Greece, Macedonia sign historic deal to end name row
"This is a brave, historic and necessary step for our people," said Greek Prime Minister Alexis Tsipras.
"We are here to heal the wounds of time, to open a path for peace, fraternisation and growth for our countries, the Balkans and Europe," he said.
"Our two countries should step out of the past and look to the future," said Macedonia Prime Minister Zoran Zaev.
"Our people want peace... we will be partners and allies," he said. The accord begins to unravel one of the world's longest and arguably most arcane diplomatic disputes, which began 27 years ago with Macedonia's declaration of independence but whose roots date back centuries.
"The time has come again to sing happy songs in the Balkans," Tsipras said, moments before the document was signed by the two countries' foreign ministers.
Zaev and several of his ministers arrived by speedboat at the picturesque fishing village of Psarades under a sunny sky, on the southern bank of Lake Prespa that is one of the natural boundaries between the two countries.
Tsipras and Zaev embraced on the village dock and entered the large tent where the deal was signed to a standing ovation from gathered dignataries and officials.
UN under-secretary-general for political affairs Rosemary DiCarlo, longterm UN negotiator Matthew Nimetz, EU diplomatic chief Federica Mogherini and EU enlargement commissioner Johannes Hahn were at hand.
Nimetz, who turned 79 on Sunday and also signed Sunday's agreement, had been trying to broker a solution since 1994, first as a US envoy and subsequently on behalf of the United Nations.
But it was the election of Zaev in 2017, replacing nationalist PM Nikola Gruevski, that proved crucial.
An economist and former mayor of Strumica, Zaev made rapprochement with Greece a priority to secure his country's membership of the European Union and NATO, blocked by Athens for years.

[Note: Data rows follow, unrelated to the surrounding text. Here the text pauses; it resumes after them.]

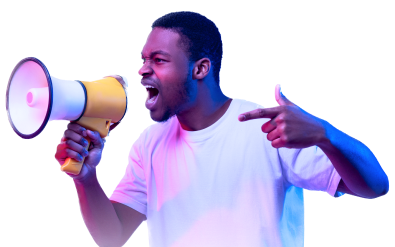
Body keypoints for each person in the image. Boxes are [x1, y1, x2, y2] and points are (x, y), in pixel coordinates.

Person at [54, 11, 389, 247]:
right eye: (143, 59)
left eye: (158, 60)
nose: (142, 70)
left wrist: (325, 134)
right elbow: (111, 237)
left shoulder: (266, 129)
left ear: (200, 68)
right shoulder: (149, 143)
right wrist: (86, 178)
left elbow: (375, 186)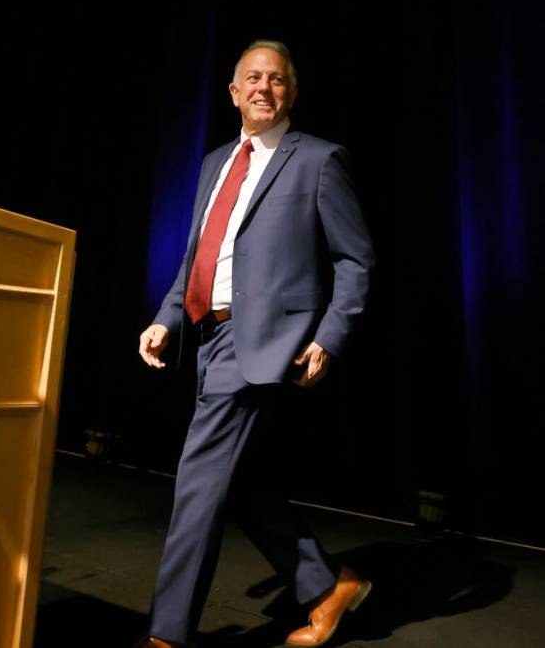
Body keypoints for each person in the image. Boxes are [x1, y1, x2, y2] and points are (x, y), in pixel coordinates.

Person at [135, 39, 375, 648]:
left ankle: (167, 636)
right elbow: (198, 254)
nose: (264, 87)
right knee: (237, 483)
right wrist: (168, 316)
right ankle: (329, 587)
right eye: (252, 78)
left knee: (197, 484)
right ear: (234, 92)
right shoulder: (217, 160)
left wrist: (330, 335)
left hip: (263, 343)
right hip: (208, 337)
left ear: (290, 91)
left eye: (276, 79)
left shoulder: (320, 159)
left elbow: (355, 259)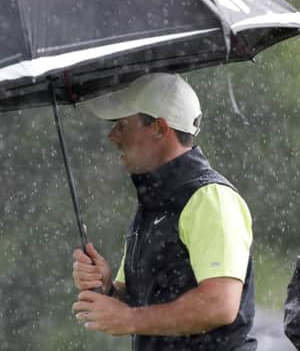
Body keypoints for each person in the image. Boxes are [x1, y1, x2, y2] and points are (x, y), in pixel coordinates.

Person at [71, 73, 256, 350]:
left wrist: (130, 319)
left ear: (159, 128)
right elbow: (136, 303)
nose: (113, 136)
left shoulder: (210, 198)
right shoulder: (152, 202)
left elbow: (220, 304)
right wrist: (107, 288)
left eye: (122, 124)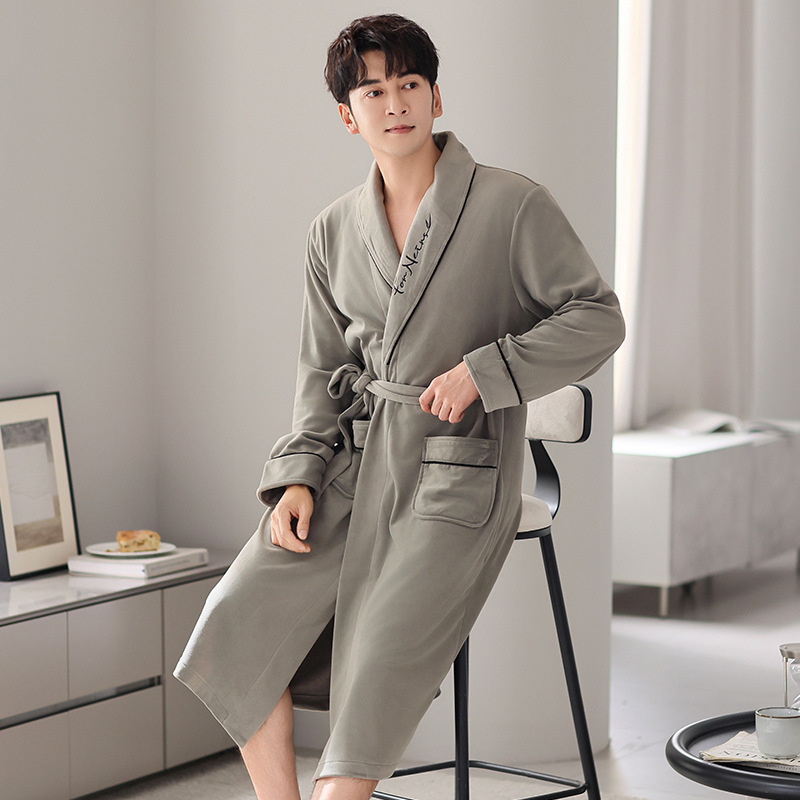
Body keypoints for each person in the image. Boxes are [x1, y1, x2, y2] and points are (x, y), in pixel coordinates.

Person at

After the signature, Tsipras will cross over to the Macedonian side of Lake Prespa for lunch, becoming the first Greek prime minister to visit the neighbouring state.
Since 1991, Athens has objected to its neighbour being called Macedonia because it has its own northern province of the same name, which in ancient times was the cradle of Alexander the Great's empire - a source of intense pride for modern-day Greeks.
The two premiers, born just months apart in 1974, have bucked strong hostile reactions at home to push ahead with the agreement.